Stunted growth is also associated with increased risk of developing non-communicable diseases and increased incidence of obesity later in life. High prevalence of non-communicable diseases is related with economic losses due to increased healthcare costs and lost productivity.

Global experience shows that the fight against stunting can be won by adopting a holistic approach that addresses multiple drivers of stunting and by creating synergies between different program interventions within and outside the health sector. For example, Peru cut stunting rates in half less than a decade. Key success factors included: strong commitment at the highest level of government, allocation of budgets to the geographical areas with the highest stunting rates, use of an innovative incentive structure that aligned incentives for households, health facilities and local government to tackle stunting, and use a unified data system that integrates social assistance programs. 

The government of Indonesia – with support from the World Bank – is intensifying efforts to address the root causes of malnutrition. During my visit, I met with senior government officials who have made this issue a top priority. I traveled to the Yogyakarta Special Region of Java, to see the PAMSIMAS program in action. This program is a collaboration between local governments and communities to provide clean water and sanitation services across 32 provinces. It aims to address lack of access to clean water and sanitation services – key to reducing infections that compromise the ability of children to absorb the nutrients from the food they eat. PAMSIMAS promotes good hygiene practices while helping to bring clean water to more than 9 million people and improved sanitation for more than 8.4 million people in 12,000 villages as of September 2016. Considered by the government to be the most cost-effective option for scaling up water and sanitation services, the program is expected to expand to 27,000 villages in more than 400 districts, with a total cost of $1.64 billion.

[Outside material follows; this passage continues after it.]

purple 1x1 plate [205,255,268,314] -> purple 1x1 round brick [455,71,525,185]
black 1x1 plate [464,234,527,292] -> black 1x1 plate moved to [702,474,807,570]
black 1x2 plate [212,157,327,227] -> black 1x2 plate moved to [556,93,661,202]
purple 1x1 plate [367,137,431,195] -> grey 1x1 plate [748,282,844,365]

My visit to a puskesmas in Yogyakarta supported under the  Generasi Sehat dan Cerdas (Health and Bright Generation) program, gave me the opportunity to better understand the importance of close partnerships between the local government, service provider and communities in improving health and nutrition outcomes for mothers and infants. The Generasi program supports almost 5 million mothers and infants in more than 5,500 villages across 11 provinces. It provides block grants to communities to ensure pregnant women receive iron supplements and proper antenatal care and that children receive immunizations and are well nourished. In one of the country’s poorest provinces, the program helped decrease the incidence of underweight and severely underweight children by 20 percent and 33 percent, respectively, and stunting decreased by 21 percent after three years of implementation. In the context of significant increases in fiscal transfers to villages through Village Fund program, Generasi demonstrates how villages themselves can invest and contribute to the national priority to reduce stunting. 

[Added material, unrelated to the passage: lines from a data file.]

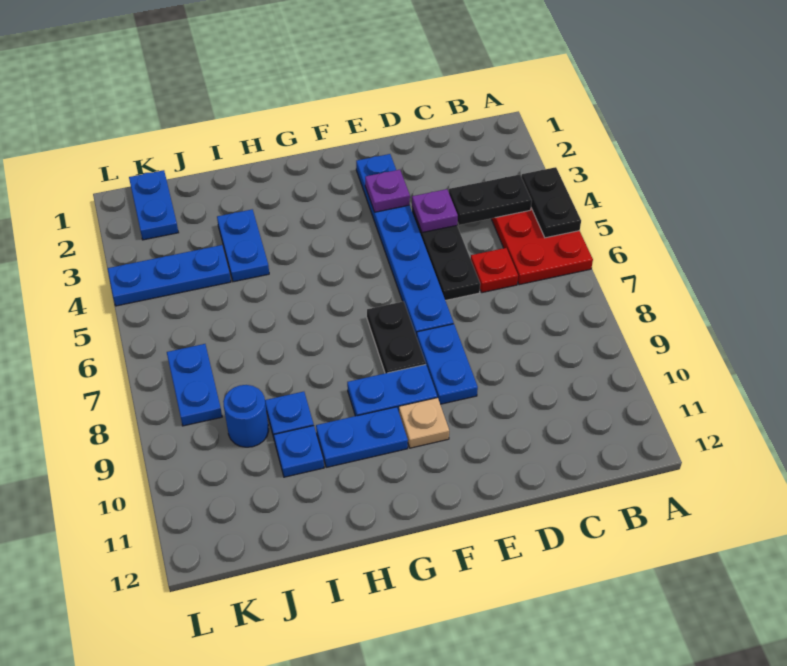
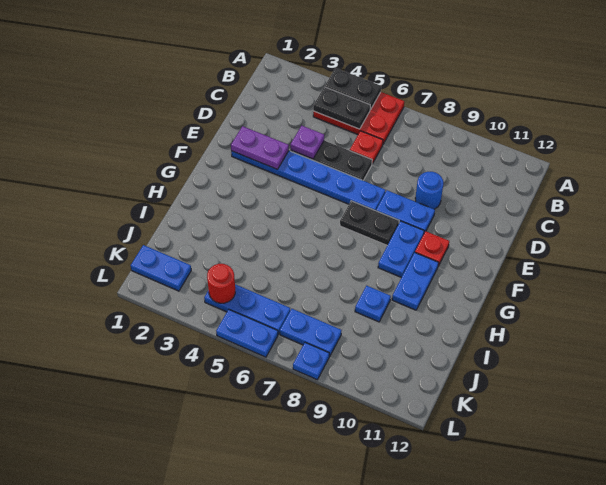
black 1x2 plate [449,175,532,225] -> black 1x2 plate turned to [313,87,371,129]
purple 1x1 plate [365,170,410,212] -> purple 1x2 plate [231,126,289,169]
tan 1x1 plate [399,398,449,448] -> red 1x1 plate [415,231,449,266]
blue 1x2 plate [217,209,269,282] -> blue 1x2 plate moved to [216,310,278,357]
blue 1x1 plate [274,426,324,477] -> blue 1x1 plate moved to [293,343,330,380]
blue 1x3 plate [108,245,231,306] -> blue 1x3 plate turned to [204,284,290,334]
blue 1x1 round brick [223,385,269,447] -> blue 1x1 round brick moved to [415,172,443,209]
none -> red 1x1 round brick [207,264,235,303]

The successes under such programs need to be extended across the country.  Policy makers, civil society, private sector and development partners need to collaborate to boost investment in nutrition, scale up what works, and support research that informs policy responses. Such collaboration would improve the coordination and integration of the various programs to address the multi-sectoral determinants of stunting and will improve the quality of government spending and local service delivery for good nutrition outcomes.

The World Bank is committed to working with Indonesia and other partners to develop strategies, policies and programs that will help move the country towards a vision where no child is stunted nor malnourished, where every child is given the best chance early in life to achieve their ability to learn, to thrive and contribute to Indonesia’s aspiration to be counted amongst the most prosperous countries in the world.